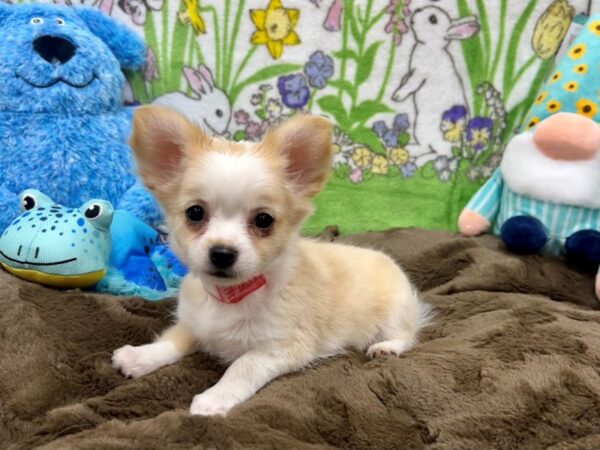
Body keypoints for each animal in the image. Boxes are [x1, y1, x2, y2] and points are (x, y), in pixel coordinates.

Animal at [112, 105, 428, 414]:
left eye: (264, 220)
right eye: (195, 213)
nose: (222, 253)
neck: (230, 298)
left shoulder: (281, 348)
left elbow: (242, 366)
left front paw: (215, 398)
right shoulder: (194, 324)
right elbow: (172, 340)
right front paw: (140, 356)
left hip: (395, 311)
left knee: (406, 334)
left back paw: (386, 347)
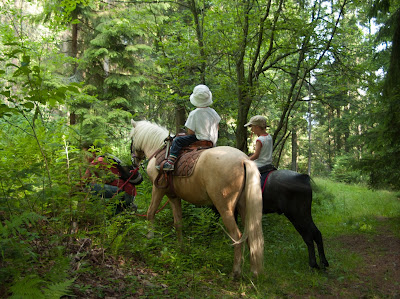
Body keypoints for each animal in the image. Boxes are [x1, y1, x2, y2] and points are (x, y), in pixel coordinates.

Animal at [130, 120, 264, 278]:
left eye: (132, 139)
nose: (134, 162)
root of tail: (243, 160)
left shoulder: (158, 189)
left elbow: (150, 213)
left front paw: (149, 239)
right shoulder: (173, 196)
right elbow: (178, 223)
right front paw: (180, 248)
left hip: (225, 208)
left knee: (237, 236)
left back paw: (235, 272)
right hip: (244, 207)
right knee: (250, 235)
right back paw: (253, 271)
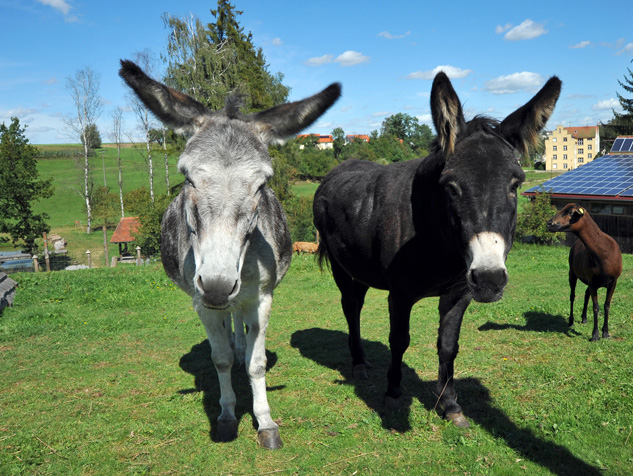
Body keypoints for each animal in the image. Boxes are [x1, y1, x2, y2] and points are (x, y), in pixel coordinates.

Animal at [544, 203, 620, 340]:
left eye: (570, 212)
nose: (549, 223)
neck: (603, 252)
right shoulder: (592, 281)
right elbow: (596, 307)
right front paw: (595, 334)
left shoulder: (613, 281)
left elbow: (606, 306)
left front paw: (605, 332)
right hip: (572, 274)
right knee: (572, 296)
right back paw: (571, 321)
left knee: (586, 294)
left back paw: (584, 318)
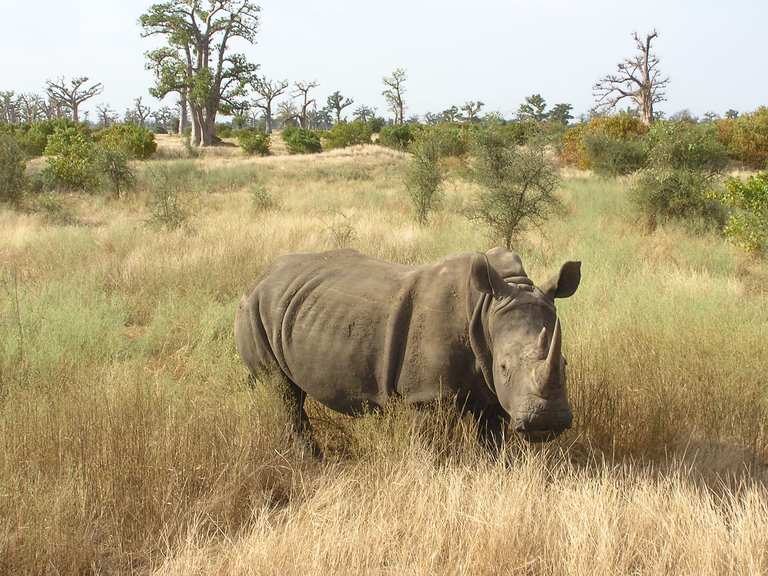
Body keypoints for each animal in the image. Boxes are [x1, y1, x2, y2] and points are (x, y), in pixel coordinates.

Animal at [234, 248, 584, 454]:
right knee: (282, 390)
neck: (485, 309)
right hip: (255, 309)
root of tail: (260, 277)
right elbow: (431, 449)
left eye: (565, 363)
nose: (547, 421)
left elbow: (491, 439)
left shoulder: (491, 392)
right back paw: (312, 462)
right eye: (505, 367)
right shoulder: (425, 397)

* _EXERCISE INSTRUCTIONS_:
Set down exactly the lines running from the beginning of the entries above to the line that contains "right elbow: (596, 307)", including both, and leave out pictures.

* _SOLUTION TO THIS PROBLEM_:
Body keypoints for each animal in the image. Boxes are [x1, y1, x2, y2] and points are (x, y), in pixel coordinates.

Animal at [112, 105, 428, 414]:
left eye: (264, 220)
right eye: (195, 213)
nose: (222, 253)
neck: (230, 298)
left shoulder: (281, 348)
left elbow: (242, 366)
left front paw: (215, 398)
right shoulder: (194, 324)
right elbow: (172, 340)
right front paw: (140, 356)
left hip: (395, 311)
left knee: (406, 334)
left back paw: (386, 347)
Body keypoints for each animal in the image. Boxes are [x1, y1, x2, y2] and points are (x, y), in pixel coordinates.

Animal at [130, 120, 264, 278]:
left eye: (132, 139)
nose: (134, 162)
root of tail: (243, 160)
left shoulder: (158, 189)
left elbow: (150, 213)
left front paw: (149, 239)
right shoulder: (173, 196)
right elbow: (178, 223)
right front paw: (180, 248)
left hip: (225, 208)
left knee: (237, 236)
left back paw: (235, 272)
right hip: (244, 207)
right knee: (250, 235)
right back paw: (253, 271)
Body keypoints for each animal in the image. Boxes are [x1, y1, x2, y2] and points are (x, y), in pixel coordinates.

Animal at [544, 203, 620, 340]:
left eye: (570, 212)
nose: (549, 223)
neck: (603, 252)
right shoulder: (592, 281)
right elbow: (596, 307)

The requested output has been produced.